▶ Passage given
○ ○ ○ ○
= Arthur John Burns =

New Zealand politician

Arthur John Burns (22 October 1830 – 15 September 1901) was a prominent early settler of Otago, New Zealand, a member of the Otago Provincial Council, a member of the New Zealand House of Representatives and founder of the Mosgiel Woollen Company, Dunedin.

==Biography==

Burns was born in Monkton, South Ayrshire, Scotland. He was the only son and eldest child of Thomas Burns and Clementina Grant and the great-nephew of the poet Robert Burns. He came to Otago with his father in the Philip Laing arriving in Port Chalmers on 15 April 1848.

He played a prominent part in provincial affairs and was a member of the Provincial Council from 1855 to 1859 and again from 1863 to 1870. On three occasions, he served on the Executive Council of the Otago Province. He was also a member of the New Zealand House of Representatives on three occasions; Bruce 1865–1866, Caversham 1866–1870 when he resigned, and Roslyn 1875–1878 when he resigned. He vigorously opposed the abolition of the provinces in 1876.
○ ○ ○ ○
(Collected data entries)
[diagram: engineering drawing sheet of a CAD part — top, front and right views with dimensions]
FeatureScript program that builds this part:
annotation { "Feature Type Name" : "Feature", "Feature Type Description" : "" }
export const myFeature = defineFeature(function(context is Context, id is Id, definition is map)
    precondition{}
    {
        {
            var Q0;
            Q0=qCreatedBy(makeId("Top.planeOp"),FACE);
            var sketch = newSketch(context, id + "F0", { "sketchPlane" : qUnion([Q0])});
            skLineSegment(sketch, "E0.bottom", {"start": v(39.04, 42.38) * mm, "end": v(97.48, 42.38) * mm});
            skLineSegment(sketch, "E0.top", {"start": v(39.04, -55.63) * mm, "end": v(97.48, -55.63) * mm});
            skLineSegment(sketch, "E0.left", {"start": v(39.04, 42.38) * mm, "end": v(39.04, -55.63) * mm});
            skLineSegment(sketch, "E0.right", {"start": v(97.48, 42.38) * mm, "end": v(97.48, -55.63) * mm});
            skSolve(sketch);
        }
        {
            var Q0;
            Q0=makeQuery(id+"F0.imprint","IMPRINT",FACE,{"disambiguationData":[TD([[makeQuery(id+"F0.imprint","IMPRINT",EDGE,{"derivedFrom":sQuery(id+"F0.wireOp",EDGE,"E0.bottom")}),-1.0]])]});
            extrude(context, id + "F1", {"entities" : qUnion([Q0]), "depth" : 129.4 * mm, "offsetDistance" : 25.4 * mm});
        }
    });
○ ○ ○ ○
▶ Problem
Rewrite the passage of the Arthur John Burns biography starting at "Burns was born" and ending at "provinces in 1876.", swapping "vigorously" for "strongly".

▶ Full output
Burns was born in Monkton, South Ayrshire, Scotland. He was the only son and eldest child of Thomas Burns and Clementina Grant and the great-nephew of the poet Robert Burns. He came to Otago with his father in the Philip Laing arriving in Port Chalmers on 15 April 1848.

He played a prominent part in provincial affairs and was a member of the Provincial Council from 1855 to 1859 and again from 1863 to 1870. On three occasions, he served on the Executive Council of the Otago Province. He was also a member of the New Zealand House of Representatives on three occasions; Bruce 1865–1866, Caversham 1866–1870 when he resigned, and Roslyn 1875–1878 when he resigned. He strongly opposed the abolition of the provinces in 1876.